Data to examine Start Marker

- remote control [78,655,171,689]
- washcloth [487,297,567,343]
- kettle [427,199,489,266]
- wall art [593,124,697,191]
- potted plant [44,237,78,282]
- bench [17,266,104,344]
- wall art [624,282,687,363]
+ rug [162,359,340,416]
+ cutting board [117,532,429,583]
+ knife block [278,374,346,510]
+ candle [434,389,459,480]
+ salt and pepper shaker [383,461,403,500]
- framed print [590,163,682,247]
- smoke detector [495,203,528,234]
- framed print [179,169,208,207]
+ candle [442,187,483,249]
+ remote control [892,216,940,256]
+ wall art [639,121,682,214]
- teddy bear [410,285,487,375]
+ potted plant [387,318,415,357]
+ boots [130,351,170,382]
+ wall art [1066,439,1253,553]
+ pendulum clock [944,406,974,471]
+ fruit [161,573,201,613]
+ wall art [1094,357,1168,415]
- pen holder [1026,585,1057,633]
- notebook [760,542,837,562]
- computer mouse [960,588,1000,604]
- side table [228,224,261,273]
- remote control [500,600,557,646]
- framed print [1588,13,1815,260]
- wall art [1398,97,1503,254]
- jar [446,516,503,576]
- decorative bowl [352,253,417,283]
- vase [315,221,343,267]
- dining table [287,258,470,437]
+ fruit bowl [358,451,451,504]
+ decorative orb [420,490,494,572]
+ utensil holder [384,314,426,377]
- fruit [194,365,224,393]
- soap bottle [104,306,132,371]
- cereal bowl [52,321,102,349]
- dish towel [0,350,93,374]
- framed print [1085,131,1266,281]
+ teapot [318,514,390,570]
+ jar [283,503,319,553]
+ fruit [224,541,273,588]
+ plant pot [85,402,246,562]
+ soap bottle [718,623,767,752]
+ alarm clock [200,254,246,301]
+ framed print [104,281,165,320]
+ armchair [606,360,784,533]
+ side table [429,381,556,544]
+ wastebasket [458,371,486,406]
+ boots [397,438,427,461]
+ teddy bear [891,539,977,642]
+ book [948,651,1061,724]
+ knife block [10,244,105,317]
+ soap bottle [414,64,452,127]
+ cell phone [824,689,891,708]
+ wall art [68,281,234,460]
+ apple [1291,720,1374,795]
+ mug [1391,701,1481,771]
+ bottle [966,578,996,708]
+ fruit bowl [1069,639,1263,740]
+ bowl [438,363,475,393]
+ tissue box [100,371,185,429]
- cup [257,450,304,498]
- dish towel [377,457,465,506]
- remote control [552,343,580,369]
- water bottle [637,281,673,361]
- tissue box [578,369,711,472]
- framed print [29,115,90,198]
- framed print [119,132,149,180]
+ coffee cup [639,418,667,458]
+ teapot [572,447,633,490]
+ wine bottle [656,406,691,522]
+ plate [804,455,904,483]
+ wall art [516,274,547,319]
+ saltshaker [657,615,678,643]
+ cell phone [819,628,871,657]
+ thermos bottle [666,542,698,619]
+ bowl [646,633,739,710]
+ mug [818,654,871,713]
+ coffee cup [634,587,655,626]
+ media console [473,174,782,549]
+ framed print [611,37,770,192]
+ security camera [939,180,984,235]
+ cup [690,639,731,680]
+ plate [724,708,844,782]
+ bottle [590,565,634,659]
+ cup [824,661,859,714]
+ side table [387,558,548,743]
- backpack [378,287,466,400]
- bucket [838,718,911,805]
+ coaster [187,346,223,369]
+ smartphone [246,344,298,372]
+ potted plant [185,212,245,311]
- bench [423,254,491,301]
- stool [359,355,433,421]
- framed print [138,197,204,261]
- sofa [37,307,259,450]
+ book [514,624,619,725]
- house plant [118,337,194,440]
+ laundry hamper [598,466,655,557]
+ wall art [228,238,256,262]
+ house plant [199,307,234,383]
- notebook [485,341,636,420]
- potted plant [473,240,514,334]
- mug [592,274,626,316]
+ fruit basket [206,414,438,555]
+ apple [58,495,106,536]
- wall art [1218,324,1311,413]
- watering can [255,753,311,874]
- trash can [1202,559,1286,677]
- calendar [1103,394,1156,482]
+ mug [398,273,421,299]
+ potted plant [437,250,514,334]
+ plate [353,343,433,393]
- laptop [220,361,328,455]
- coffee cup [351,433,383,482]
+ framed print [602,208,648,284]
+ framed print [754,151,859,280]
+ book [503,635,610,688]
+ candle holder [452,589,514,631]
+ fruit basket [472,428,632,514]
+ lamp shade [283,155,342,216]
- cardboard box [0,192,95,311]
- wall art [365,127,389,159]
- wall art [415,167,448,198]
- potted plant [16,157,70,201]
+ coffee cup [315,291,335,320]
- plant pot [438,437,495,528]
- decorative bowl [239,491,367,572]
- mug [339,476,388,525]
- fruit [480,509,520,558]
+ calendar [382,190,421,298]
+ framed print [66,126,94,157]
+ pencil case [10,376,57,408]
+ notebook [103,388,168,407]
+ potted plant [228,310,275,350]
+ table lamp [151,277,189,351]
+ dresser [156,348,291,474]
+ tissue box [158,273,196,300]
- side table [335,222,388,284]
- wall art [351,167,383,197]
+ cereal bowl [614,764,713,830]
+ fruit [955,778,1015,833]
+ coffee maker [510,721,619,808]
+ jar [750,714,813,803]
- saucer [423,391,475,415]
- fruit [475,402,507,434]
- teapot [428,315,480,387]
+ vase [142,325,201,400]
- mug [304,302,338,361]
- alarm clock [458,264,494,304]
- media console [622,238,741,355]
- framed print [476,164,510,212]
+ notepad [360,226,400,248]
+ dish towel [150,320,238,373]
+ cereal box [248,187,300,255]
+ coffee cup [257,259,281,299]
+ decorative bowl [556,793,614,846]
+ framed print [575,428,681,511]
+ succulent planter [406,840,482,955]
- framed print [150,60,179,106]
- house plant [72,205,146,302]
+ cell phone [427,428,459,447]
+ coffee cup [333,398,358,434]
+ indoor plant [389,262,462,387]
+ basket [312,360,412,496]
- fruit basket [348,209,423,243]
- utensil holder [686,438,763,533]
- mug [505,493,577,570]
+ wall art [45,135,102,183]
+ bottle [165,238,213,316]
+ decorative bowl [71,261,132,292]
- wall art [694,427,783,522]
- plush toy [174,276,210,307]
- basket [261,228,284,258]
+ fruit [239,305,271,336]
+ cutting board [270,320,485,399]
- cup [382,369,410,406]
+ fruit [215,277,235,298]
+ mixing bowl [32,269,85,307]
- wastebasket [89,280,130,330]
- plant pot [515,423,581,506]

Data to examine End Marker

Give again each line shown above, keeping every word as it is.

- remote control [78,655,171,689]
- washcloth [487,297,567,343]
- kettle [427,199,489,266]
- wall art [593,124,697,191]
- potted plant [44,237,78,282]
- bench [17,266,104,344]
- wall art [624,282,687,363]
+ rug [162,359,340,416]
+ cutting board [117,532,429,583]
+ knife block [278,374,346,510]
+ candle [434,389,459,480]
+ salt and pepper shaker [383,461,403,500]
- framed print [590,163,682,247]
- smoke detector [495,203,528,234]
- framed print [179,169,208,207]
+ candle [442,187,483,249]
+ remote control [892,216,940,256]
+ wall art [639,121,682,214]
- teddy bear [410,285,487,375]
+ potted plant [387,318,415,357]
+ boots [130,351,170,382]
+ wall art [1066,439,1253,553]
+ pendulum clock [944,406,974,471]
+ fruit [161,573,201,613]
+ wall art [1094,357,1168,415]
- pen holder [1026,585,1057,633]
- notebook [760,542,837,562]
- computer mouse [960,588,1000,604]
- side table [228,224,261,273]
- remote control [500,600,557,646]
- framed print [1588,13,1815,260]
- wall art [1398,97,1503,254]
- jar [446,516,503,576]
- decorative bowl [352,253,417,283]
- vase [315,221,343,267]
- dining table [287,258,470,437]
+ fruit bowl [358,451,451,504]
+ decorative orb [420,490,494,572]
+ utensil holder [384,314,426,377]
- fruit [194,365,224,393]
- soap bottle [104,306,132,371]
- cereal bowl [52,321,102,349]
- dish towel [0,350,93,374]
- framed print [1085,131,1266,281]
+ teapot [318,514,390,570]
+ jar [283,503,319,553]
+ fruit [224,541,273,588]
+ plant pot [85,402,246,562]
+ soap bottle [718,623,767,752]
+ alarm clock [200,254,246,301]
+ framed print [104,281,165,320]
+ armchair [606,360,784,533]
+ side table [429,381,556,544]
+ wastebasket [458,371,486,406]
+ boots [397,438,427,461]
+ teddy bear [891,539,977,642]
+ book [948,651,1061,724]
+ knife block [10,244,105,317]
+ soap bottle [414,64,452,127]
+ cell phone [824,689,891,708]
+ wall art [68,281,234,460]
+ apple [1291,720,1374,795]
+ mug [1391,701,1481,771]
+ bottle [966,578,996,708]
+ fruit bowl [1069,639,1263,740]
+ bowl [438,363,475,393]
+ tissue box [100,371,185,429]
- cup [257,450,304,498]
- dish towel [377,457,465,506]
- remote control [552,343,580,369]
- water bottle [637,281,673,361]
- tissue box [578,369,711,472]
- framed print [29,115,90,198]
- framed print [119,132,149,180]
+ coffee cup [639,418,667,458]
+ teapot [572,447,633,490]
+ wine bottle [656,406,691,522]
+ plate [804,455,904,483]
+ wall art [516,274,547,319]
+ saltshaker [657,615,678,643]
+ cell phone [819,628,871,657]
+ thermos bottle [666,542,698,619]
+ bowl [646,633,739,710]
+ mug [818,654,871,713]
+ coffee cup [634,587,655,626]
+ media console [473,174,782,549]
+ framed print [611,37,770,192]
+ security camera [939,180,984,235]
+ cup [690,639,731,680]
+ plate [724,708,844,782]
+ bottle [590,565,634,659]
+ cup [824,661,859,714]
+ side table [387,558,548,743]
- backpack [378,287,466,400]
- bucket [838,718,911,805]
+ coaster [187,346,223,369]
+ smartphone [246,344,298,372]
+ potted plant [185,212,245,311]
- bench [423,254,491,301]
- stool [359,355,433,421]
- framed print [138,197,204,261]
- sofa [37,307,259,450]
+ book [514,624,619,725]
- house plant [118,337,194,440]
+ laundry hamper [598,466,655,557]
+ wall art [228,238,256,262]
+ house plant [199,307,234,383]
- notebook [485,341,636,420]
- potted plant [473,240,514,334]
- mug [592,274,626,316]
+ fruit basket [206,414,438,555]
+ apple [58,495,106,536]
- wall art [1218,324,1311,413]
- watering can [255,753,311,874]
- trash can [1202,559,1286,677]
- calendar [1103,394,1156,482]
+ mug [398,273,421,299]
+ potted plant [437,250,514,334]
+ plate [353,343,433,393]
- laptop [220,361,328,455]
- coffee cup [351,433,383,482]
+ framed print [602,208,648,284]
+ framed print [754,151,859,280]
+ book [503,635,610,688]
+ candle holder [452,589,514,631]
+ fruit basket [472,428,632,514]
+ lamp shade [283,155,342,216]
- cardboard box [0,192,95,311]
- wall art [365,127,389,159]
- wall art [415,167,448,198]
- potted plant [16,157,70,201]
+ coffee cup [315,291,335,320]
- plant pot [438,437,495,528]
- decorative bowl [239,491,367,572]
- mug [339,476,388,525]
- fruit [480,509,520,558]
+ calendar [382,190,421,298]
+ framed print [66,126,94,157]
+ pencil case [10,376,57,408]
+ notebook [103,388,168,407]
+ potted plant [228,310,275,350]
+ table lamp [151,277,189,351]
+ dresser [156,348,291,474]
+ tissue box [158,273,196,300]
- side table [335,222,388,284]
- wall art [351,167,383,197]
+ cereal bowl [614,764,713,830]
+ fruit [955,778,1015,833]
+ coffee maker [510,721,619,808]
+ jar [750,714,813,803]
- saucer [423,391,475,415]
- fruit [475,402,507,434]
- teapot [428,315,480,387]
+ vase [142,325,201,400]
- mug [304,302,338,361]
- alarm clock [458,264,494,304]
- media console [622,238,741,355]
- framed print [476,164,510,212]
+ notepad [360,226,400,248]
+ dish towel [150,320,238,373]
+ cereal box [248,187,300,255]
+ coffee cup [257,259,281,299]
+ decorative bowl [556,793,614,846]
+ framed print [575,428,681,511]
+ succulent planter [406,840,482,955]
- framed print [150,60,179,106]
- house plant [72,205,146,302]
+ cell phone [427,428,459,447]
+ coffee cup [333,398,358,434]
+ indoor plant [389,262,462,387]
+ basket [312,360,412,496]
- fruit basket [348,209,423,243]
- utensil holder [686,438,763,533]
- mug [505,493,577,570]
+ wall art [45,135,102,183]
+ bottle [165,238,213,316]
+ decorative bowl [71,261,132,292]
- wall art [694,427,783,522]
- plush toy [174,276,210,307]
- basket [261,228,284,258]
+ fruit [239,305,271,336]
+ cutting board [270,320,485,399]
- cup [382,369,410,406]
+ fruit [215,277,235,298]
+ mixing bowl [32,269,85,307]
- wastebasket [89,280,130,330]
- plant pot [515,423,581,506]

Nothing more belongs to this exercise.